> [TO-DO ITEM]: Can you copy the records below word for word, leaving the pictures out?

*** TASK INPUT ***

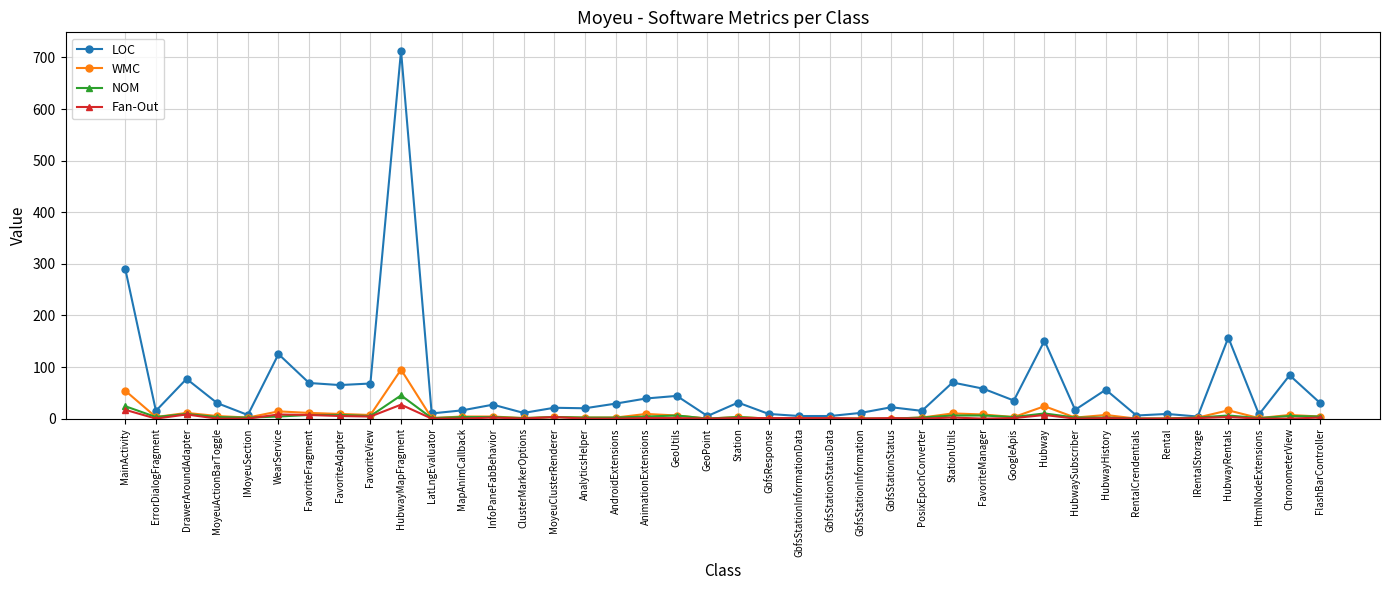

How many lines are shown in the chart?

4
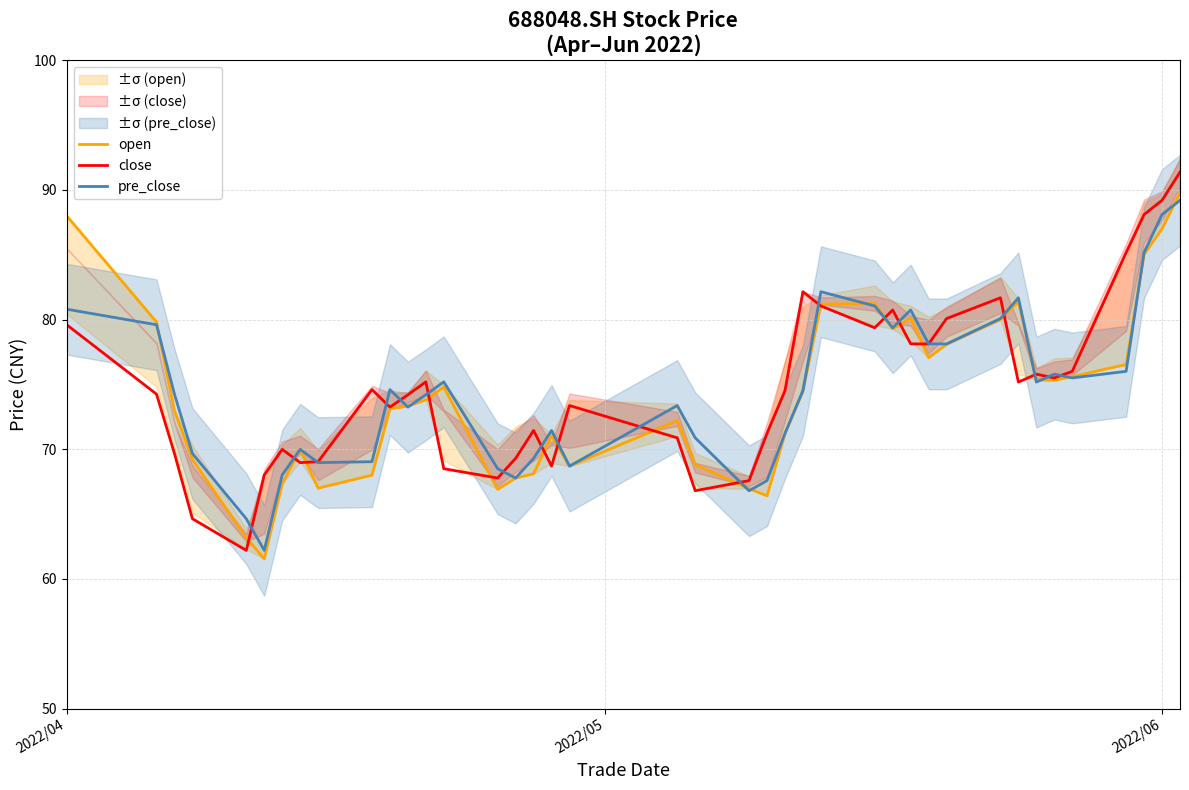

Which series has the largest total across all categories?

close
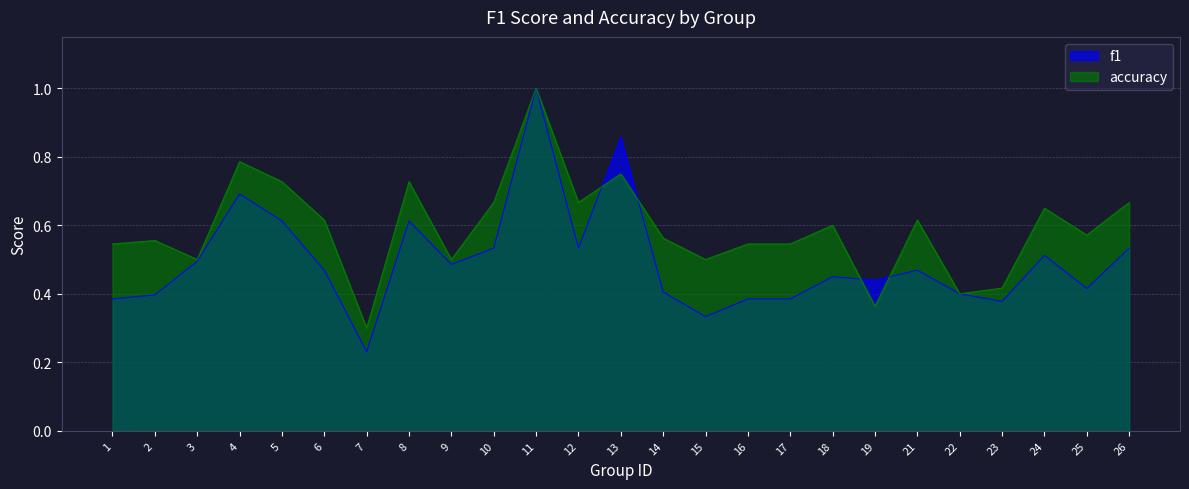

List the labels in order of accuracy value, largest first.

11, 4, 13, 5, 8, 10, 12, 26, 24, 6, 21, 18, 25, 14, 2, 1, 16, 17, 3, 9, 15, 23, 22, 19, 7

*** End of TASK INPUT ***

> [RESULT OF THIS EXERCISE]:
How many lines are shown in the chart?

4

Which series has the largest total across all categories?

close

List the labels in order of accuracy value, largest first.

11, 4, 13, 5, 8, 10, 12, 26, 24, 6, 21, 18, 25, 14, 2, 1, 16, 17, 3, 9, 15, 23, 22, 19, 7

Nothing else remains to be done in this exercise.